(Collected data)
>>

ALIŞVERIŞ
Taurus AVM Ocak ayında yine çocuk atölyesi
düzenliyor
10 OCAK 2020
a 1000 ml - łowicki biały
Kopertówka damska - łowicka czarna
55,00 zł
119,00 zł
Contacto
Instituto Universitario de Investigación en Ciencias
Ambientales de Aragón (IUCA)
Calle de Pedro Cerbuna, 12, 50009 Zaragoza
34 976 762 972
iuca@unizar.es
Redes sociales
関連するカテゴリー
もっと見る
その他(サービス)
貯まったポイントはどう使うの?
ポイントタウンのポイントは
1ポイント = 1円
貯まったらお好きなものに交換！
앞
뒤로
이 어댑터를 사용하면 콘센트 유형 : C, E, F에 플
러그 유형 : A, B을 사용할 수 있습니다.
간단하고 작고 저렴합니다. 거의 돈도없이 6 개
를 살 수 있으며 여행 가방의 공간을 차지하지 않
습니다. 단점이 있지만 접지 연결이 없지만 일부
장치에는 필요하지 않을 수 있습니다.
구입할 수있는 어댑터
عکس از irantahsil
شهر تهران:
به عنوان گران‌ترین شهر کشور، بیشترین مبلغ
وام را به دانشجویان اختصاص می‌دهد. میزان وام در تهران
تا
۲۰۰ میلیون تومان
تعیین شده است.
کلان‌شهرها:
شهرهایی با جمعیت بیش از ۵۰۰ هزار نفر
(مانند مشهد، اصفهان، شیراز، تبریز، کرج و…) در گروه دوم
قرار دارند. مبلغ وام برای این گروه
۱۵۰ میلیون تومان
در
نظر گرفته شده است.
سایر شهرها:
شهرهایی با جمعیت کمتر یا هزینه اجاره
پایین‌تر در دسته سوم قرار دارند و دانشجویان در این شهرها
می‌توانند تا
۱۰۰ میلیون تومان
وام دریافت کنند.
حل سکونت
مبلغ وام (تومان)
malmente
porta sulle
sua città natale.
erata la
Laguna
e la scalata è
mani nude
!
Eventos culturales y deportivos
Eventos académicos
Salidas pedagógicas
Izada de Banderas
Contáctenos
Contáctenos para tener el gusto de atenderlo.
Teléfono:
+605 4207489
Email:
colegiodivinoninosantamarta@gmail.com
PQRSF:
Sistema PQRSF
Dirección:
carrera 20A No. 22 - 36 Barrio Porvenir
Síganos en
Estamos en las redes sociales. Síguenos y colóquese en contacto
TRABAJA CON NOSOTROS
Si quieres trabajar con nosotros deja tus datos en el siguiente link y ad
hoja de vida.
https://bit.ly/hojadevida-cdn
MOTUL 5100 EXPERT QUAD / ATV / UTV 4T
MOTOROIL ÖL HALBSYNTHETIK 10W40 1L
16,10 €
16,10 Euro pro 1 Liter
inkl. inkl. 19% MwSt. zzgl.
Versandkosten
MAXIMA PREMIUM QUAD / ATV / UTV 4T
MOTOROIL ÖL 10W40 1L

<<

◆ **Your assignment**
Can you give all the items again, substituting "MOTORÖL" for every "MOTOROIL" and changing nothing else?

◆ **Output for this task**
ALIŞVERIŞ
Taurus AVM Ocak ayında yine çocuk atölyesi
düzenliyor
10 OCAK 2020
a 1000 ml - łowicki biały
Kopertówka damska - łowicka czarna
55,00 zł
119,00 zł
Contacto
Instituto Universitario de Investigación en Ciencias
Ambientales de Aragón (IUCA)
Calle de Pedro Cerbuna, 12, 50009 Zaragoza
34 976 762 972
iuca@unizar.es
Redes sociales
関連するカテゴリー
もっと見る
その他(サービス)
貯まったポイントはどう使うの?
ポイントタウンのポイントは
1ポイント = 1円
貯まったらお好きなものに交換！
앞
뒤로
이 어댑터를 사용하면 콘센트 유형 : C, E, F에 플
러그 유형 : A, B을 사용할 수 있습니다.
간단하고 작고 저렴합니다. 거의 돈도없이 6 개
를 살 수 있으며 여행 가방의 공간을 차지하지 않
습니다. 단점이 있지만 접지 연결이 없지만 일부
장치에는 필요하지 않을 수 있습니다.
구입할 수있는 어댑터
عکس از irantahsil
شهر تهران:
به عنوان گران‌ترین شهر کشور، بیشترین مبلغ
وام را به دانشجویان اختصاص می‌دهد. میزان وام در تهران
تا
۲۰۰ میلیون تومان
تعیین شده است.
کلان‌شهرها:
شهرهایی با جمعیت بیش از ۵۰۰ هزار نفر
(مانند مشهد، اصفهان، شیراز، تبریز، کرج و…) در گروه دوم
قرار دارند. مبلغ وام برای این گروه
۱۵۰ میلیون تومان
در
نظر گرفته شده است.
سایر شهرها:
شهرهایی با جمعیت کمتر یا هزینه اجاره
پایین‌تر در دسته سوم قرار دارند و دانشجویان در این شهرها
می‌توانند تا
۱۰۰ میلیون تومان
وام دریافت کنند.
حل سکونت
مبلغ وام (تومان)
malmente
porta sulle
sua città natale.
erata la
Laguna
e la scalata è
mani nude
!
Eventos culturales y deportivos
Eventos académicos
Salidas pedagógicas
Izada de Banderas
Contáctenos
Contáctenos para tener el gusto de atenderlo.
Teléfono:
+605 4207489
Email:
colegiodivinoninosantamarta@gmail.com
PQRSF:
Sistema PQRSF
Dirección:
carrera 20A No. 22 - 36 Barrio Porvenir
Síganos en
Estamos en las redes sociales. Síguenos y colóquese en contacto
TRABAJA CON NOSOTROS
Si quieres trabajar con nosotros deja tus datos en el siguiente link y ad
hoja de vida.
https://bit.ly/hojadevida-cdn
MOTUL 5100 EXPERT QUAD / ATV / UTV 4T
MOTORÖL ÖL HALBSYNTHETIK 10W40 1L
16,10 €
16,10 Euro pro 1 Liter
inkl. inkl. 19% MwSt. zzgl.
Versandkosten
MAXIMA PREMIUM QUAD / ATV / UTV 4T
MOTORÖL ÖL 10W40 1L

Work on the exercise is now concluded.